DATA TO USE →
* * * * * * *
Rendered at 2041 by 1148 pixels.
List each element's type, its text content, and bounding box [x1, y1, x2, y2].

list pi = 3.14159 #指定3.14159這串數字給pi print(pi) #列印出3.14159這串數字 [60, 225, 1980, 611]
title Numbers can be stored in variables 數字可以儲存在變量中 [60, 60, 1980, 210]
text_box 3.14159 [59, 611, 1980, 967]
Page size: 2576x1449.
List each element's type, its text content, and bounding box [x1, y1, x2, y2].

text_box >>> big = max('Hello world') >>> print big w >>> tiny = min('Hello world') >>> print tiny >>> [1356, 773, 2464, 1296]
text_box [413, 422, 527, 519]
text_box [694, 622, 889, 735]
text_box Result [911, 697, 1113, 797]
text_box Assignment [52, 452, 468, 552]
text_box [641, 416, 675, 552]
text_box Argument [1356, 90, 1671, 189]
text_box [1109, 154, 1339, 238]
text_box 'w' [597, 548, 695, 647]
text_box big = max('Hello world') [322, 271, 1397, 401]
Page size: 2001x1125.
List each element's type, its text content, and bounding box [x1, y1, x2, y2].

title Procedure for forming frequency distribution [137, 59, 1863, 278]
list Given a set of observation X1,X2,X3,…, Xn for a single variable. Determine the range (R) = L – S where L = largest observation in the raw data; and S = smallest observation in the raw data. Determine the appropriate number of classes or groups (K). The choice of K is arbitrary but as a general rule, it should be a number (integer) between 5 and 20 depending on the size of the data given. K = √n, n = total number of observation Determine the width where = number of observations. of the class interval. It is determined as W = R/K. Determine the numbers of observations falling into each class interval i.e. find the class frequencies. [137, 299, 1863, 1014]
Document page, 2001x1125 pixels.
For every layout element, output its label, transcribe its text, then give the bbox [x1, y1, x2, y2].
* * * * * * *
YOUR ASSIGNMENT →
Please write out the material word for word from its first line through the line holding "Page size: 2001x1125.", including both, and no line past it.

ANSWER SECTION →
Rendered at 2041 by 1148 pixels.
List each element's type, its text content, and bounding box [x1, y1, x2, y2].

list pi = 3.14159 #指定3.14159這串數字給pi print(pi) #列印出3.14159這串數字 [60, 225, 1980, 611]
title Numbers can be stored in variables 數字可以儲存在變量中 [60, 60, 1980, 210]
text_box 3.14159 [59, 611, 1980, 967]
Page size: 2576x1449.
List each element's type, its text content, and bounding box [x1, y1, x2, y2].

text_box >>> big = max('Hello world') >>> print big w >>> tiny = min('Hello world') >>> print tiny >>> [1356, 773, 2464, 1296]
text_box [413, 422, 527, 519]
text_box [694, 622, 889, 735]
text_box Result [911, 697, 1113, 797]
text_box Assignment [52, 452, 468, 552]
text_box [641, 416, 675, 552]
text_box Argument [1356, 90, 1671, 189]
text_box [1109, 154, 1339, 238]
text_box 'w' [597, 548, 695, 647]
text_box big = max('Hello world') [322, 271, 1397, 401]
Page size: 2001x1125.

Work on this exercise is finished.